━━ Provided material

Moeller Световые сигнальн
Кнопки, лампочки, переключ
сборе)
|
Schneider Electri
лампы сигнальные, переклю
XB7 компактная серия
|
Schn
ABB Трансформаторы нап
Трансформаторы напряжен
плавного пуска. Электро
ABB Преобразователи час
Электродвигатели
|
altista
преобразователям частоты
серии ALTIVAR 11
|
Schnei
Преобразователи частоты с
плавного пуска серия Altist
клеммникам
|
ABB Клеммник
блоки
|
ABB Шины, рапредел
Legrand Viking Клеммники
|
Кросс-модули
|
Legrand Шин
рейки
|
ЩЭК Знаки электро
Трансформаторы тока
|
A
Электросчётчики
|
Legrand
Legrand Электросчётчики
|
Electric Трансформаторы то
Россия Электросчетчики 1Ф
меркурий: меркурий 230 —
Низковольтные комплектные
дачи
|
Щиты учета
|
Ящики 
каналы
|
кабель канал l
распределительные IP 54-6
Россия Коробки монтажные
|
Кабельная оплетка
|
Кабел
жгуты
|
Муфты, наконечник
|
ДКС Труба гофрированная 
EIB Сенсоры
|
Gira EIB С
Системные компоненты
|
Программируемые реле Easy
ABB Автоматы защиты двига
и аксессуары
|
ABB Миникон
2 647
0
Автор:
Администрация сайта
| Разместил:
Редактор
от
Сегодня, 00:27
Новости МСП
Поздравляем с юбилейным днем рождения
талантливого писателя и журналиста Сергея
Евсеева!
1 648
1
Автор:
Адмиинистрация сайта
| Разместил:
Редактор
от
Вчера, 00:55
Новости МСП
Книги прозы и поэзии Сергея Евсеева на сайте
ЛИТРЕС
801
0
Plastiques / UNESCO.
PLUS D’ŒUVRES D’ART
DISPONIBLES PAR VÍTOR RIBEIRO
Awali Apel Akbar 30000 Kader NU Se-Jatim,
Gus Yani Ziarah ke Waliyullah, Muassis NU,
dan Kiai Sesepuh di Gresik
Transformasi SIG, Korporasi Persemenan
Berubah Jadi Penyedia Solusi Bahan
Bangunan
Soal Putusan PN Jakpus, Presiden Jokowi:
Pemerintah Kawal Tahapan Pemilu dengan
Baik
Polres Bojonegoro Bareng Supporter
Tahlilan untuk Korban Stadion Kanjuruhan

━━━━

## Try it
Return from the data every line that holds "частоты".

## Response
преобразователям частоты
Преобразователи частоты с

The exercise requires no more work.